_ABOUT THIS EXERCISE_
Copy the text of every entry below word for word and line for line, leaving out the pictures.

________________________

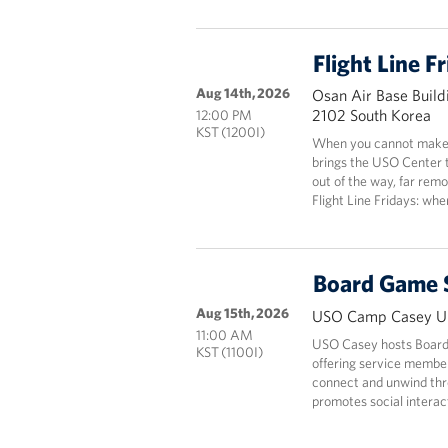
Flight Line F
Aug 14th, 2026
Osan Air Base Build
2102 South Korea
12:00 PM
KST (1200I)
When you cannot make i
brings the USO Center 
out of the way, far rem
Flight Line Fridays: wh
Board Game 
Aug 15th, 2026
USO Camp Casey Un
11:00 AM
USO Casey hosts Board
KST (1100I)
offering service members
connect and unwind thr
promotes social interact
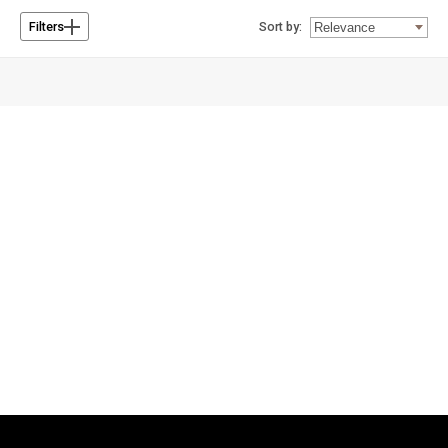
Sort by:
Filters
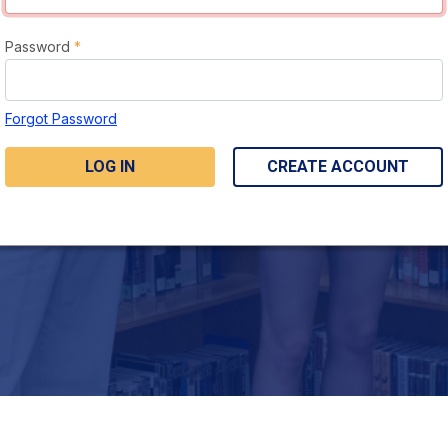
Password
*
Forgot Password
LOG IN
CREATE ACCOUNT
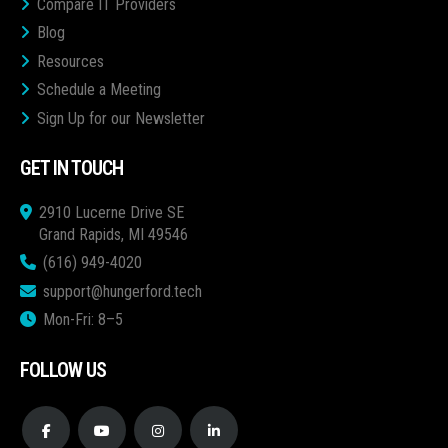
Compare IT Providers
Blog
Resources
Schedule a Meeting
Sign Up for our Newsletter
GET IN TOUCH
2910 Lucerne Drive SE
Grand Rapids, MI 49546
(616) 949-4020
support@hungerford.tech
Mon-Fri: 8–5
FOLLOW US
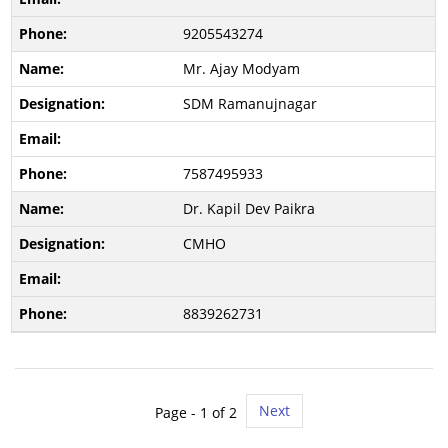
9205543274
Mr. Ajay Modyam
SDM Ramanujnagar
7587495933
Dr. Kapil Dev Paikra
CMHO
8839262731
Next
Page -
1
of 2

________________________

_OUTPUT FOR THIS TASK_
Flight Line F
Aug 14th, 2026
Osan Air Base Build
2102 South Korea
12:00 PM
KST (1200I)
When you cannot make i
brings the USO Center 
out of the way, far rem
Flight Line Fridays: wh
Board Game 
Aug 15th, 2026
USO Camp Casey Un
11:00 AM
USO Casey hosts Board
KST (1100I)
offering service members
connect and unwind thr
promotes social interact
Sort by:
Filters
Password
*
Forgot Password
LOG IN
CREATE ACCOUNT
Compare IT Providers
Blog
Resources
Schedule a Meeting
Sign Up for our Newsletter
GET IN TOUCH
2910 Lucerne Drive SE
Grand Rapids, MI 49546
(616) 949-4020
support@hungerford.tech
Mon-Fri: 8–5
FOLLOW US
9205543274
Mr. Ajay Modyam
SDM Ramanujnagar
7587495933
Dr. Kapil Dev Paikra
CMHO
8839262731
Next
Page -
1
of 2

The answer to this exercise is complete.